Comme souvent quand il est question des camps et de la deuxième guerre mondiale, la grande Histoire nous est livrée à travers la petite porte de l’histoire intime. Mais l’originalité de ce « Voyage » réside sans nul doute dans le registre choisi pour l’aborder : le comique. En effet, tout le début de la pièce est essentiellement basée sur ces échanges cinglants entre le père attaché à une certaine haine de l’Allemagne, pour le principe, parce qu’il n’est « pas du genre à oublier les choses parce que le temps passe » et le fils pour qui « il n’y a rien de pire que les souvenirs ».
Ces échanges – dialogue de sourds, énervements mutuels ou mauvaise foi - mettent en lumière peu à peu leur histoire familiale, le passé douloureux du père, déporté à Dachau et les craintes du fils quant à son avenir.
Leurs deux voix s’entremêlent, comme celle de la guitare et du violon lors des intermèdes musicaux.

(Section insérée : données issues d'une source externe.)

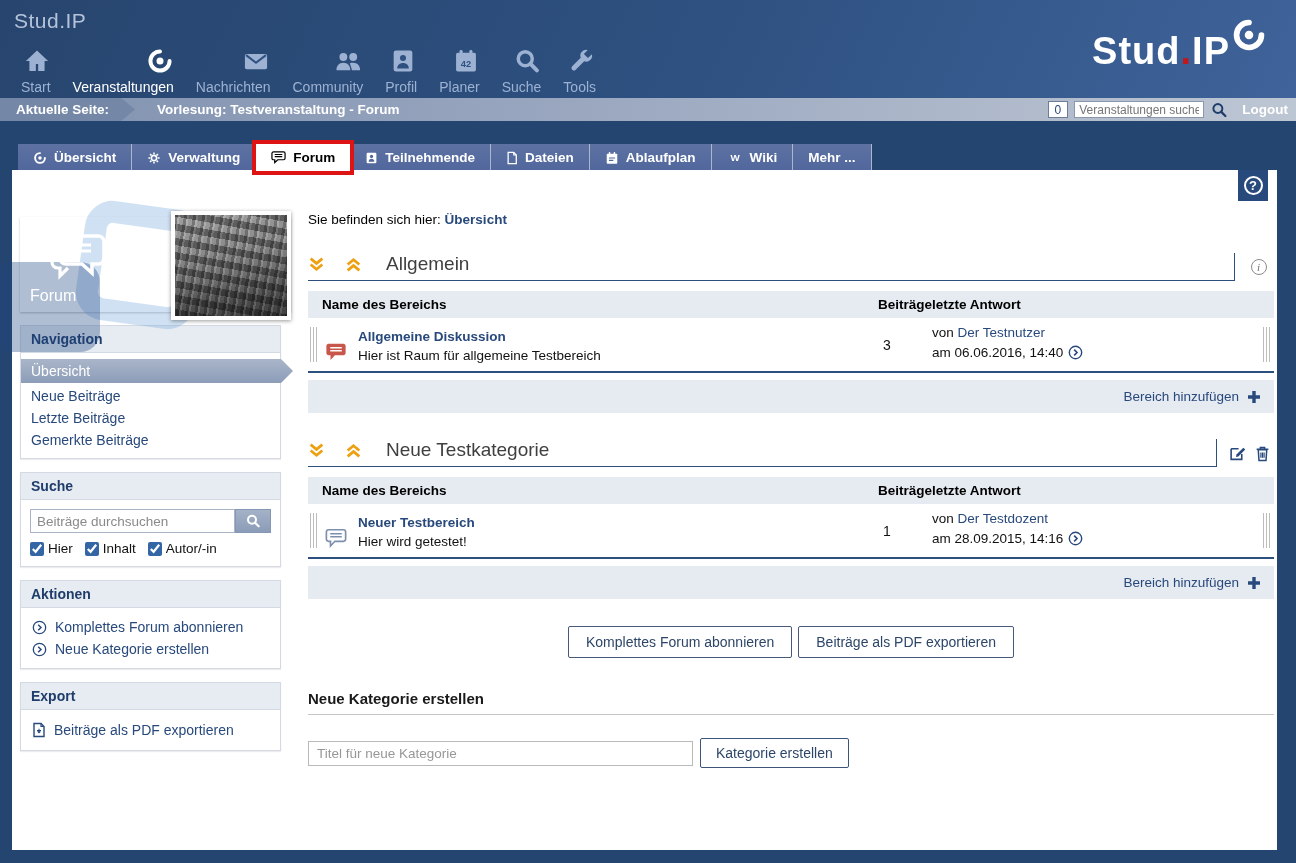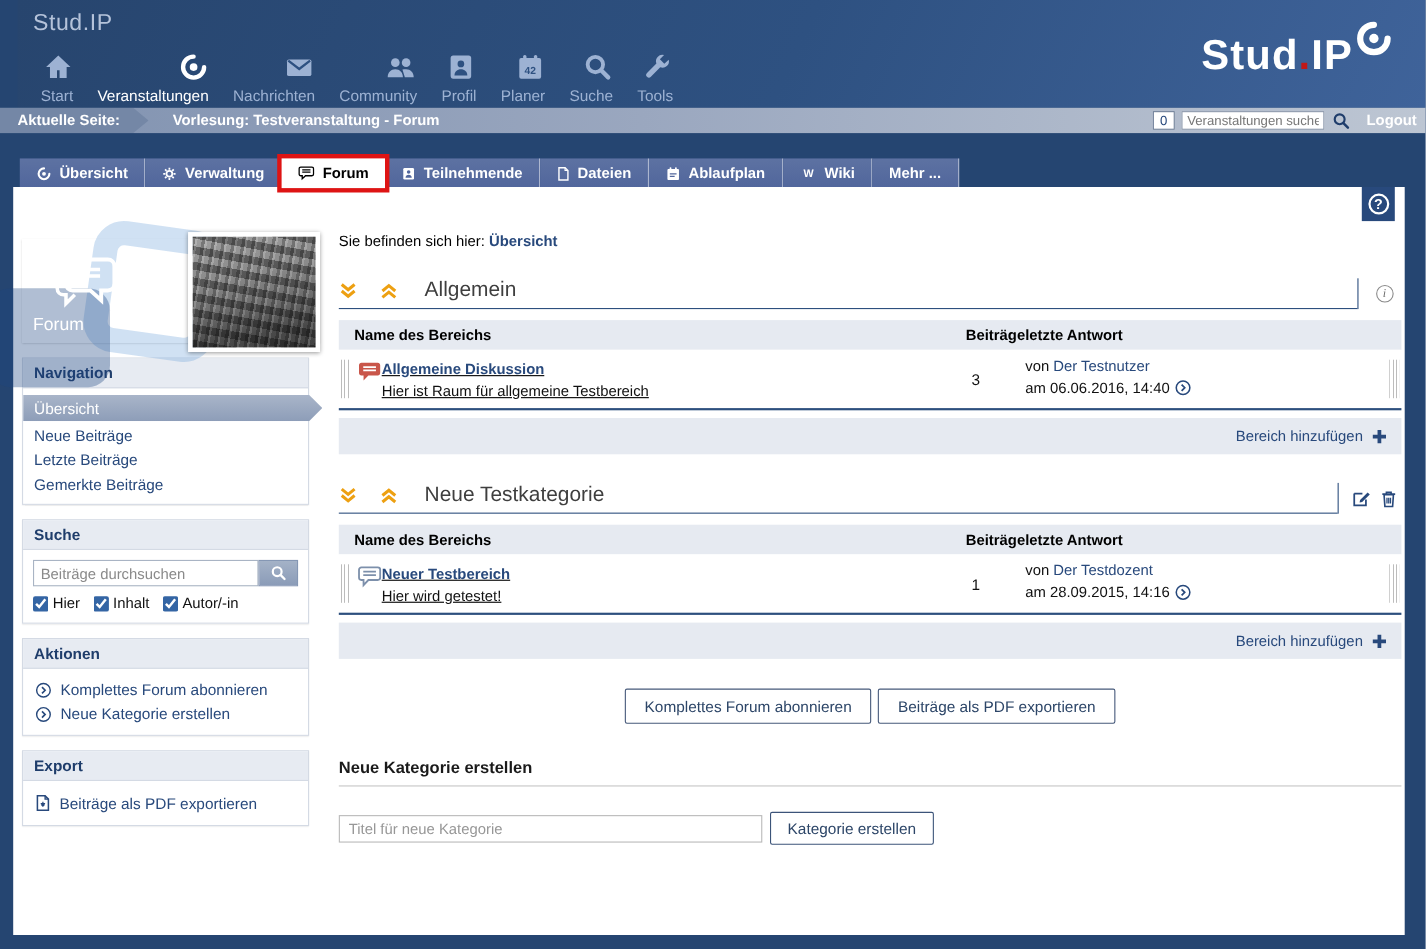--- a/index.html
+++ b/index.html
@@ -1,21 +1,21 @@
 <!DOCTYPE html>
 <html><head>
 <meta charset="utf-8">
 <style>
   * { margin:0; padding:0; box-sizing:border-box; }
   html,body { width:1296px; height:863px; }
   body { font-family:"Liberation Sans","DejaVu Sans",sans-serif; background:#254571; position:relative; overflow:hidden; }
 
   
   .masthead { position:absolute; top:0; left:0; right:0; height:98px;
-    background:linear-gradient(115deg,#27456e 0%,#2e5181 55%,#3f639a 100%);margin-left:16px; }
+    background:linear-gradient(115deg,#27456e 0%,#2e5181 55%,#3f639a 100%); }
   .site-title { position:absolute; top:9px; left:14px; font-size:21px; color:#b5c3da; letter-spacing:.5px; }
   .logo { position:absolute; top:30px; right:30px; color:#fff; font-size:38px; font-weight:800; letter-spacing:1px; display:flex; align-items:flex-start; }
   .logo .dot { color:#c01818; }
   .logo svg { margin:-12px 0 0 2px; }
   .main-nav { position:absolute; left:10px; bottom:3px; display:flex; }
   .nav-item { display:flex; flex-direction:column; align-items:flex-end; padding:0 11px; color:#9db2d3; cursor:pointer; }
   .nav-item svg { height:30px; }
   .nav-item .nav-label { font-size:14px; margin-top:3px; }
   .nav-item.active { color:#ffffff; }
   .cal-num { font:bold 8px "Liberation Sans",sans-serif; }
@@ -87,21 +87,21 @@
   .cat-tools { border-left:1px solid #2d4f7e; display:flex; align-items:center; justify-content:center; gap:9px; padding:0 4px 0 12px; min-width:40px; }
 
   .ftable { margin-top:10px; }
   .thead { display:grid; grid-template-columns:1fr 90px 342px; background:#e6eaf1; font-size:13.5px; font-weight:bold; color:#000; padding:6px 0; }
   .th-name { padding-left:14px; }
   .th-posts { text-align:right; }
   .trow { position:relative; display:grid; grid-template-columns:1fr 90px 342px; align-items:center; min-height:55px; border-bottom:2px solid #2d4f7e; background:#fff; }
   .grip { position:absolute; top:9px; bottom:9px; width:9px;
     background:repeating-linear-gradient(90deg,#bcbcbc 0 1px,transparent 1px 3px); }
   .grip.l { left:2px; } .grip.r { right:2px; }
-  .cell-name { display:flex; align-items:flex-start; padding-left:17px;text-decoration:underline; }
+  .cell-name { display:flex; align-items:flex-end; gap:11px; padding-left:17px; }
   .area-name { color:#28497c; font-weight:bold; font-size:13.5px; text-decoration:none; cursor:pointer; }
   .area-desc { font-size:13.5px; color:#111; margin-top:3px; }
   .cell-posts { text-align:center; font-size:14px; color:#111; }
   .cell-last { font-size:13.5px; color:#111; line-height:1.45; }
   .cell-last a { color:#28497c; text-decoration:none; cursor:pointer; }
   .golink { display:inline-block; vertical-align:-3px; margin-left:5px; cursor:pointer; }
   .tfoot { margin-top:7px; height:33px; background:#e6eaf1; display:flex; align-items:center; justify-content:flex-end; padding-right:12px; }
   .add-link { color:#28497c; font-size:13.5px; cursor:pointer; display:flex; align-items:center; gap:7px; }
 
   .btn-row { margin-top:27px; display:flex; justify-content:center; gap:6px; }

Choix judicieux que Paganini : le père et le fils, instrument et sonorité différents, qui jouent ensemble une même partition qu’est ce voyage au coeur du souvenir.
C’est dans un dispositif scénique modulable – figurant tantôt la voiture, tantôt une table de restaurant, tantôt encore une chambre d’hôtel – qu’évoluent ce père et ce fils.
Deux histoires, deux personnalités, deux caractères...et deux acteurs de talent ! Si l’on regrettera quelques manques de nuance chez Léonil Mc Cormick, l’ensemble est bien tenu et ces deux comédiens nous font partager avec sincérité cette relation complexe. Quant à la performance de Gérard Vivane, elle ne peut qu’être applaudie des deux mains !
Le rebondissement final aurait pu amener un développement intéressant quant à la question identitaire ou encore celle des bourreaux mais le changement de registre manque de fluidité. L’écriture pourtant si agréable jusque là s’alourdit quelque peu tandis que le jeu du fils se veut moins nuancé dans ce registre plus dramatique.
Toutefois, mis à part ce dernier passage moins abouti, nous sommes emportés dans ce voyage en leur compagnie et malgré le sujet douloureux, la pièce nous montre que la vie transparaît même dans les ornières de la route.